• Document excerpt:
Career progression is not one-size fits all. Move away from the idea that promotions are earned every two years, four years, six years. At Google, it’s respectable to retire as a level two software engineer, reflecting Warren’s position.

Millennial redefinition of “tenure” poses a significant challenge to this philosophy. Three years is now considered a long time to be at a company, so millennials expect promotions much earlier. Making young employees feel valued without diluting your management structure is a balancing act.

The definition of “tenure” depends on the stage of a company. Creating a strong management structure at a mid-size startup is in many ways harder than at a larger one, Warren explained.

A 24-year-old engineer at a Series B startup, for example, may feel they are worthy of a promotion, having been at the company since its inception.That engineer, however, still only has two years’ experience and may not have demonstrated requisite competency to merit promotion.

4. The best leaders are reluctant leaders

An engineering manager should always be as strong as the best engineers in the room. They want to code, but realize that they could have a stronger impact on the company as a leader.

This selfless leadership philosophy is actually reflected in Google’s compensation structure. At Google, in some cases, managers make less than individual contributors at the same level. “That gets your priorities straight,” Alan recalled. “We reward doing, including especially, strong individual contributors.”

5. Encourage leadership, not management

Warren encourages a management model of “engineering leaders” rather than “engineering managers.” While leads have some management responsibility, management contribution is a dial that slides and never hits 100%. Rather than simply delegating tasks, the lead should be immersed in the product and team.

• Tasks to carry out:
A – Retype the part of the passage on engineering leadership starting at "4. The best" and ending at "as a leader.".
B – In the passage on engineering leadership, how can the pay of Google managers compare with that of individual contributors at the same level?
C – Carry on the passage on engineering leadership from the point where it stops.

Saved entries:

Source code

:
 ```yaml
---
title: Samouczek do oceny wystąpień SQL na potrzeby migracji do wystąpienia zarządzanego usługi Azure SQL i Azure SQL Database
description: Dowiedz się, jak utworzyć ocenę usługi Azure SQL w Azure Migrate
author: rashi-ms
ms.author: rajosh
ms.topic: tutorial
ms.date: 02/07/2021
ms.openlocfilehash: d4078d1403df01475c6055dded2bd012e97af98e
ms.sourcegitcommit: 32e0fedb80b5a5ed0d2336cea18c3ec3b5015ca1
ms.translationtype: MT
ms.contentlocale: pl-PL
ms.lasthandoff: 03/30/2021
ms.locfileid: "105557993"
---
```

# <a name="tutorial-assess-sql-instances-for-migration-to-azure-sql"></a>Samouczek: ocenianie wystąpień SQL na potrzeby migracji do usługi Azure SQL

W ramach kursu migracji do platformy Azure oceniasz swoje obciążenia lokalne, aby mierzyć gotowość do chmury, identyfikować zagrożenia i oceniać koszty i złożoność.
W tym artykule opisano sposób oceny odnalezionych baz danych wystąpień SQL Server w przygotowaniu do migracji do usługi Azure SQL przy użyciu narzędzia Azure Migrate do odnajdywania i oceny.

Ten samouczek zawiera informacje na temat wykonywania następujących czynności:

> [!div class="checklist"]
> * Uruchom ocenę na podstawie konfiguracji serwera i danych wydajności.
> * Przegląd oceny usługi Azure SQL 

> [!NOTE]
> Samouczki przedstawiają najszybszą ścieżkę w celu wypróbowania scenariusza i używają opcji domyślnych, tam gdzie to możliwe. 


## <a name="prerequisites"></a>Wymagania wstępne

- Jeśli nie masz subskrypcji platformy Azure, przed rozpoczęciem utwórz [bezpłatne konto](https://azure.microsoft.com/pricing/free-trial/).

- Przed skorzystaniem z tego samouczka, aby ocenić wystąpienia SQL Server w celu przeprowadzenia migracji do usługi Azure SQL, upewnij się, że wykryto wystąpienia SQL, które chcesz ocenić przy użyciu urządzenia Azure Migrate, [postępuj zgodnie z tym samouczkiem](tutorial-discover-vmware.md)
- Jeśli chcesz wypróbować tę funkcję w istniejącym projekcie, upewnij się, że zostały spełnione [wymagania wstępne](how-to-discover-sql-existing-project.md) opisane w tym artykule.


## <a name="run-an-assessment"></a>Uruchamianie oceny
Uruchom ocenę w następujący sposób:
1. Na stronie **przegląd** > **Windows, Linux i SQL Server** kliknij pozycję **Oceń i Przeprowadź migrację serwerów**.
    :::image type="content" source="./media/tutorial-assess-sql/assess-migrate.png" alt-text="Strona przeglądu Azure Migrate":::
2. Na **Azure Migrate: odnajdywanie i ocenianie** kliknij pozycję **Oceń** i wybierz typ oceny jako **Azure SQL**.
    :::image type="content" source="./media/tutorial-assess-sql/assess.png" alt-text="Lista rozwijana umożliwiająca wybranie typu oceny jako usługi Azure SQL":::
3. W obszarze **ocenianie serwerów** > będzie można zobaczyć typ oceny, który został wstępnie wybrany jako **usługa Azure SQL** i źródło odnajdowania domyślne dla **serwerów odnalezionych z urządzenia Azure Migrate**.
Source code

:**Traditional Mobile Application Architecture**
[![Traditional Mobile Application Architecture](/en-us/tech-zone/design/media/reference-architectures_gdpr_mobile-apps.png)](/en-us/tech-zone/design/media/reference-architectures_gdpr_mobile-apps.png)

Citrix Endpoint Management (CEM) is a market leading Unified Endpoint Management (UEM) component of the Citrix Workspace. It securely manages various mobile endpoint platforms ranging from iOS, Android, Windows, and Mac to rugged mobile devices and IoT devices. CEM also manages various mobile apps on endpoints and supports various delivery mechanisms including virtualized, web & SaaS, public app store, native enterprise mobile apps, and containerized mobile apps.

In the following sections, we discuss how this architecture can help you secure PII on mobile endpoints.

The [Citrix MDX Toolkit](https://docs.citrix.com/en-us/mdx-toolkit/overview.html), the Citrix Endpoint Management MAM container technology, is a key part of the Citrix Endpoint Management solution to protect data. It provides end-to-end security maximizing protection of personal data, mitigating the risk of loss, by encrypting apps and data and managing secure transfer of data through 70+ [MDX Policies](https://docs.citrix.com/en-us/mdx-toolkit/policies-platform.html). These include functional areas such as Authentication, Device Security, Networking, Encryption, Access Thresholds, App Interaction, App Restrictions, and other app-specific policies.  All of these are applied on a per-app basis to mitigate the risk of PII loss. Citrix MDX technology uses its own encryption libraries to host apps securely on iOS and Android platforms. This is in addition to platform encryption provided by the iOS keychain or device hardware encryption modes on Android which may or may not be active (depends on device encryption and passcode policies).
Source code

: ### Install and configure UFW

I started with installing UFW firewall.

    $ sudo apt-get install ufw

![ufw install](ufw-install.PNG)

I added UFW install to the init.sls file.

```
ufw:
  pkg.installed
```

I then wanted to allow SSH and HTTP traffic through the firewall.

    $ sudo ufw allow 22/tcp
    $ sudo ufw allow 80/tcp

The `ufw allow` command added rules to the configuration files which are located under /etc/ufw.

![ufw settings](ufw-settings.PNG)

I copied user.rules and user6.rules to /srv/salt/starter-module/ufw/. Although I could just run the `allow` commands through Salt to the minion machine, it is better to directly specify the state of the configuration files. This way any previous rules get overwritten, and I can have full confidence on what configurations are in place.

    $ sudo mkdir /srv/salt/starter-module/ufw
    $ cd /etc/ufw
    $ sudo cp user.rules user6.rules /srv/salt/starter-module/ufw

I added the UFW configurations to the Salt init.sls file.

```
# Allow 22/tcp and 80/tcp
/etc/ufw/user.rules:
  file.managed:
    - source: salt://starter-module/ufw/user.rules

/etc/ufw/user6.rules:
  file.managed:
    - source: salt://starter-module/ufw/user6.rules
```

• Answers to the problems:
A –
4. The best leaders are reluctant leaders

An engineering manager should always be as strong as the best engineers in the room. They want to code, but realize that they could have a stronger impact on the company as a leader.

B – In some cases, Google managers make less than individual contributors at the same level.

C –
6. Create a bottom-up mentorship structure

Rather than spending one-on-one time with each direct report, Warren suggests holding weekly office hours. This open-platform model encourages employees to be proactive by enabling them to steer the conversation. This model is particularly effective at early-stage startups, where time is a limited resource.

7. First hire is the hardest

Don’t compromise on your first management hire. While the hiring process can be challenging and exhausting, the first hire is is the hardest. After that, referrals kick in. Your organization is your best advertisement and your leaders become role models both internally and externally.

8. Embrace an engineering-centric culture

“If you hire at the right level, you don’t supervise engineers, you hang on to the ropes and run with them while they’re taking off,” Warren said. By allowing engineers to drive a product’s direction and innovation, they develop more genuine products. Engineering leads should serve as a sounding board for engineers, rather than simply assigning tasks.

In an engineering-driven culture, product managers should operate as partners to tech leads, Warren says. The role of of the product manager includes helping coordinate projects by gathering information from relevant stakeholders and such, but ideation is shared with the engineers on their team. This is different from most companies where product managers have a stronger directional and creative role.

9. Grow responsibility rather than handing it off

Rather than handing off responsibility to a new leader (or even individual contributor) all at once, increase her responsibility as she proves capable.

Warren encourages a scope and responsibilities model of three concentric circles: the internal bubble, the external bubble, and the ring in between. The internal bubble represents tasks and decisions clearly within the individual’s scope. Tasks that fall within this bubble don’t require approval and she should feel complete ownership and responsibility. The external bubble is comprised of tasks that are outside of that person’s scope. Tasks that fall in this arena should involve a higher-up. Lastly, the middle ring represents tasks that fall somewhere in between. Consider this the “fyi” or “please-confirm” realm. As a mentor, you should focus on developing the skills to help a manager or individual expand this internal ring, so their “owned” internal circle continues to expand.

Make sure these circles are well-defined to ensure transparent expectations and responsibility.